Chapter VIII grading teachers:

Abstract
I sometimes entertain my non-academic friends by telling them that, at the end of each course I teach, before I compute my students’ grades, I pause nervously while I wait to be graded by my students. This process can be described less paradoxically, but surely no more truthfully, as follows. In my department, and as far as I know all the departments at my university, each course ends with students anonymously filling out forms in which they evaluate the teacher and the course. The form includes several questions in which the student is asked to rate the teacher in various respects (such as clarity and organization, availability outside the classroom, and so forth) along a numbered scale (in our case, from one to five); they are also asked one very general question in which they are told to rate the instructor’s overall effectiveness. They are also invited to write comments on these matters. Mean scores (in effect, grades) are calculated for each question and published by the university. In addition, these student evaluations of teaching (often called SETs for short) are used each year by the committee that decides merit pay increases for faculty.

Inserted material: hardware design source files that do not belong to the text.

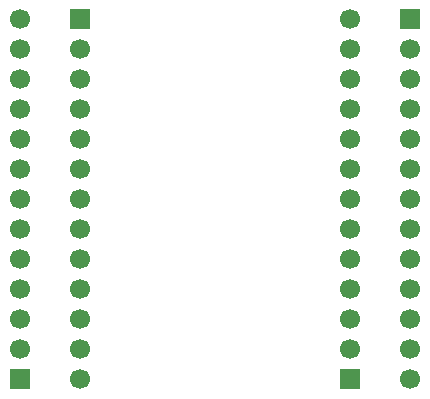
<source format=gbr>
G04 DipTrace 3.3.1.3*
G04 Top.gbr*
%MOIN*%
G04 #@! TF.FileFunction,Copper,L1,Top*
G04 #@! TF.Part,Single*
G04 #@! TA.AperFunction,ComponentPad*
%ADD15R,0.066929X0.066929*%
%ADD16C,0.066929*%
%FSLAX26Y26*%
G04*
G70*
G90*
G75*
G01*
G04 Top*
%LPD*%
D15*
X693700Y1943700D3*
D16*
Y1843700D3*
Y1743700D3*
Y1643700D3*
Y1543700D3*
Y1443700D3*
Y1343700D3*
Y1243700D3*
Y1143700D3*
Y1043700D3*
Y943700D3*
Y843700D3*
Y743700D3*
D15*
X1793700Y1943700D3*
D16*
Y1843700D3*
Y1743700D3*
Y1643700D3*
Y1543700D3*
Y1443700D3*
Y1343700D3*
Y1243700D3*
Y1143700D3*
Y1043700D3*
Y943700D3*
Y843700D3*
Y743700D3*
D15*
X493700D3*
D16*
Y843700D3*
Y943700D3*
Y1043700D3*
Y1143700D3*
Y1243700D3*
Y1343700D3*
Y1443700D3*
Y1543700D3*
Y1643700D3*
Y1743700D3*
Y1843700D3*
Y1943700D3*
D15*
X1593700Y743700D3*
D16*
Y843700D3*
Y943700D3*
Y1043700D3*
Y1143700D3*
Y1243700D3*
Y1343700D3*
Y1443700D3*
Y1543700D3*
Y1643700D3*
Y1743700D3*
Y1843700D3*
Y1943700D3*
M02*

</source>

When the faculty member is being considered for advancement to tenure or promotion to the rank of Full Professor, these evaluation forms are supplemented by faculty evaluation of teaching, in which faculty members visit the candidate’s classes and report on her or his effectiveness as a teacher. Except for these two once-in-a-lifetime events, the student evaluation forms are the only way in which we judge the quality of teaching. In other words, teaching is for the most part evaluated by students and not by faculty.